[DOCUMENT TEXT — start]
Every member of both girls and boys Warriors hockey teams wore blue laces for their games throughout the week. Phyllis Elsir, a grade 12 SNHS student and Jack Chapter member, shared that it’s great to be able to collaborate with other groups and teams in the school, especially when they’re able to get the word out publicly too.
“It’s great to have such a big support system like the hockey teams. They’re such a big thing in this town, and it seems like everyone is coming out to these games. It’s great because they’re happy every year to join in because it’s such a small thing like changing the laces on your hockey skates but it has such a bigger picture,” she said.
“We’re excited that we’re getting our name out and now it’s not just school members and school staff that are hearing about us... It’s nice just to tell people who we are, what are movement is, and what we’re planning to do. It’s really rewarding, even, because people are very excited and happy that something like this group is starting up,” she continued.
Nielsen also shared that both the Free the Children and Jack Chapter are completely student run, with little to no influence coming from staff members. She had nothing but good things to say when asked about the initiative the groups are showing.
“The group of kids that we have for both the Free the Children and jack.org group are incredible. They completely have their own ideas and they think of these great things that students want to be involved in and they just run with it. They’re so responsible and they take initiative and this is all them,” she praised.
[DOCUMENT TEXT — finish]
[MATERIAL SUPPLIED — start]
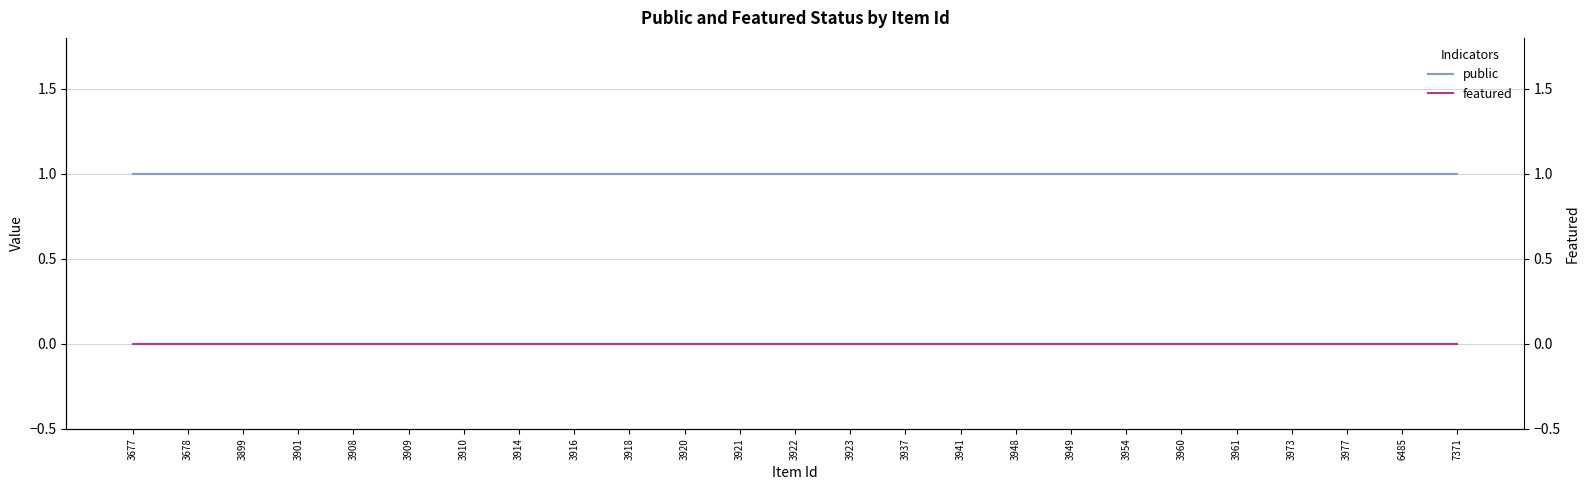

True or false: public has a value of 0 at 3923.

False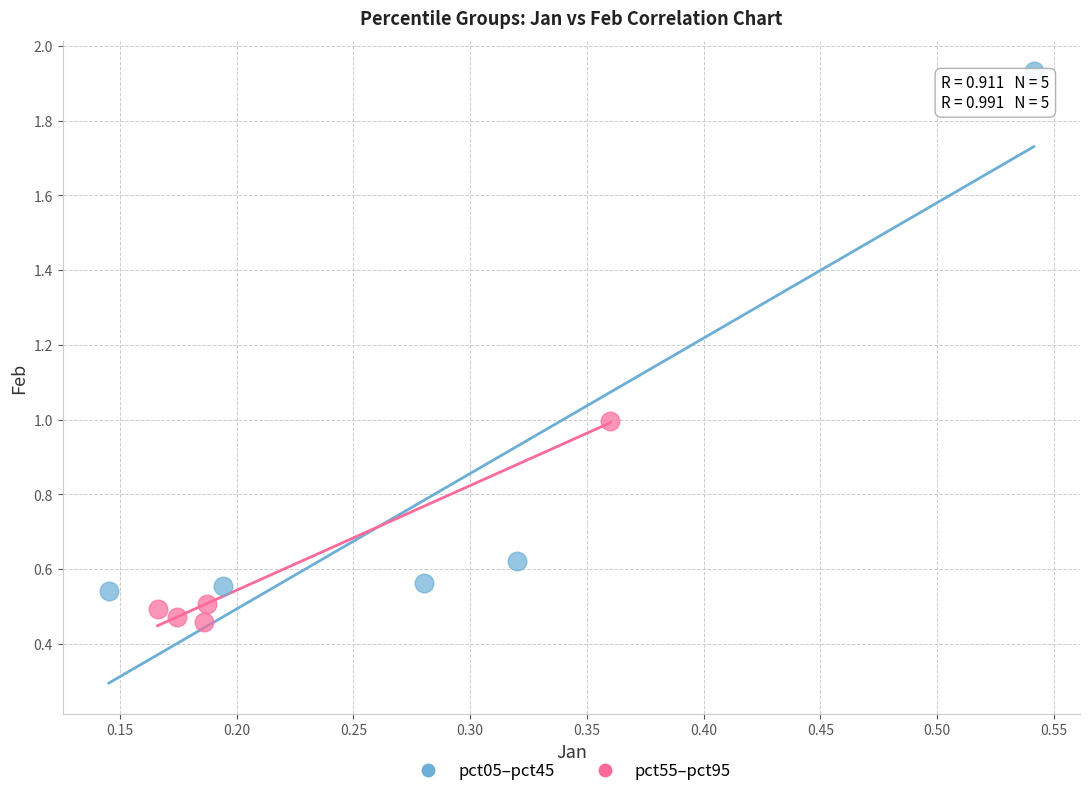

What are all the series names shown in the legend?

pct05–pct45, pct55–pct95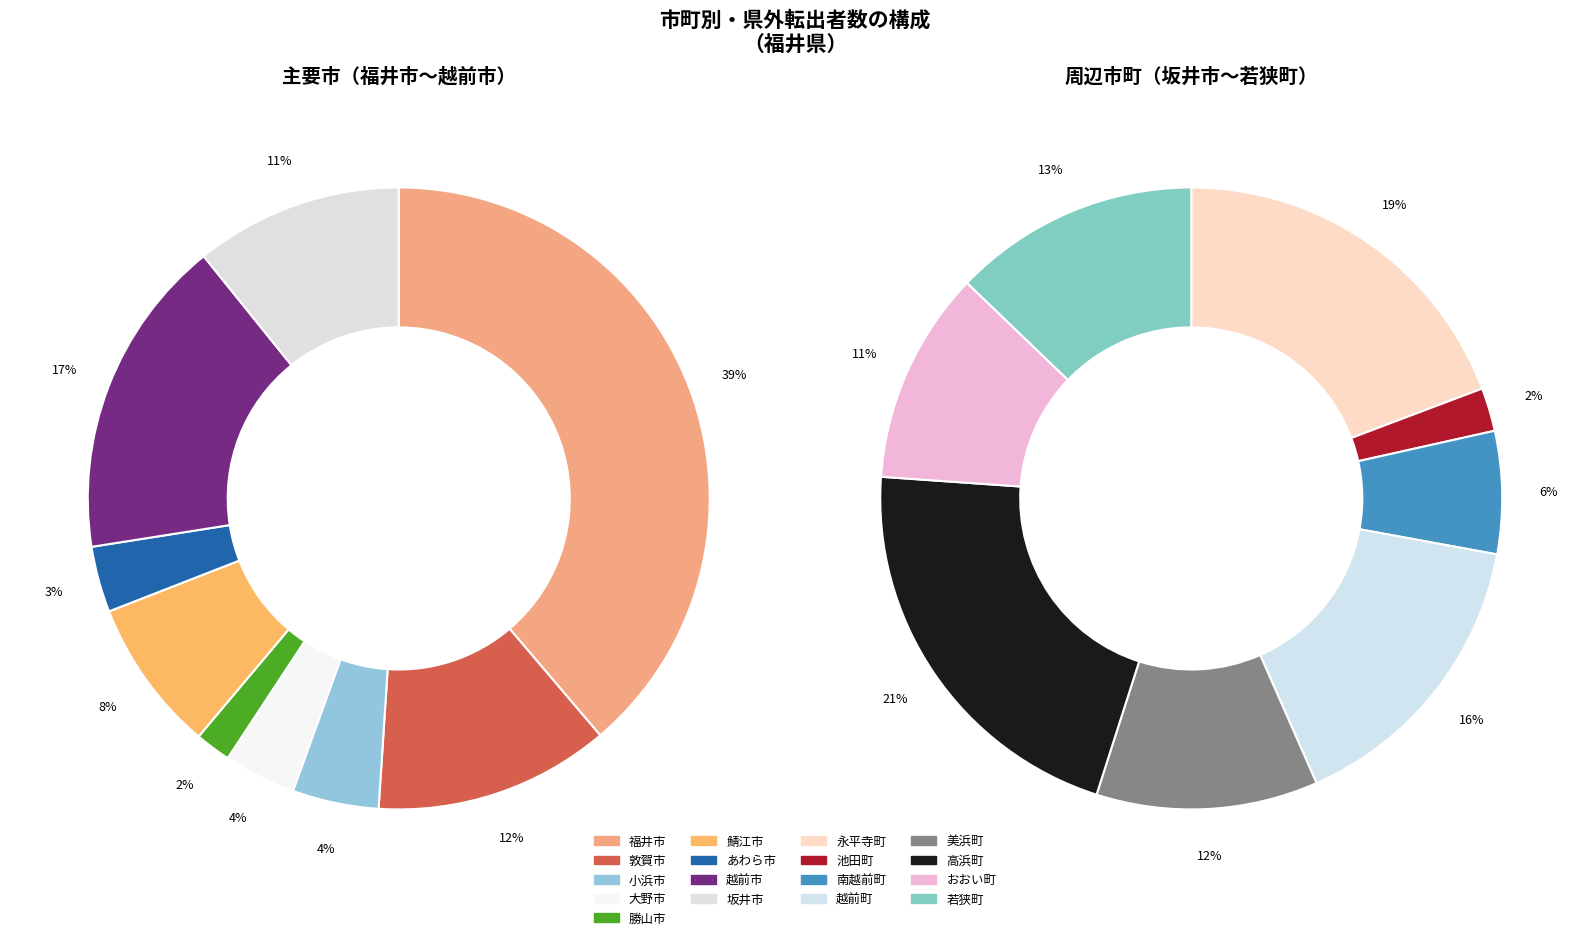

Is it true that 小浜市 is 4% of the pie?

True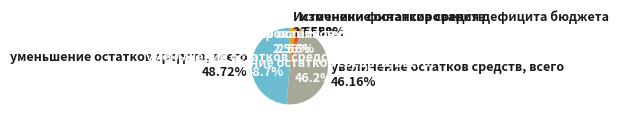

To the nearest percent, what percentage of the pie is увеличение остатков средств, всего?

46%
[MATERIAL SUPPLIED — finish]
* **INSTRUCTIONS**
**a.** In the hockey laces article, what three things does Elsir say it's nice to tell people?
**b.** Pick up the hockey laces article after its last sentence and carry it forward.

* **PER-TASK OUTPUTS**
**a.** Who they are, what their movement is, and what they're planning to do.

**b.**
Elsir agreed that having those freedoms has proved to be beneficial for the students.
“It’s really rewarding having the freedom they give us...It makes us feel really independent and like we’re running our own little community type thing within the school, so that’s really nice. It makes us feel like we’re really making a difference,” she said.
Nielsen explained that moving forward, in the near future, the Jack Chapter is planning to do a few more events, with the main goal of going into elementary schools throughout the community.
“Our jack.org group is primarily mental health awareness, so we made a year-long plan starting in September that takes us to June. We do have a few other events that we’re working on. In February we have a Love Yourself Campaign that the kids are going to work on and, ultimately, by June we’d like to go into the elementary schools. We want to give some basic information to the grades 7 and 8 classes on what mental health is and what it looks like when they’re coming in to high school,” she concluded.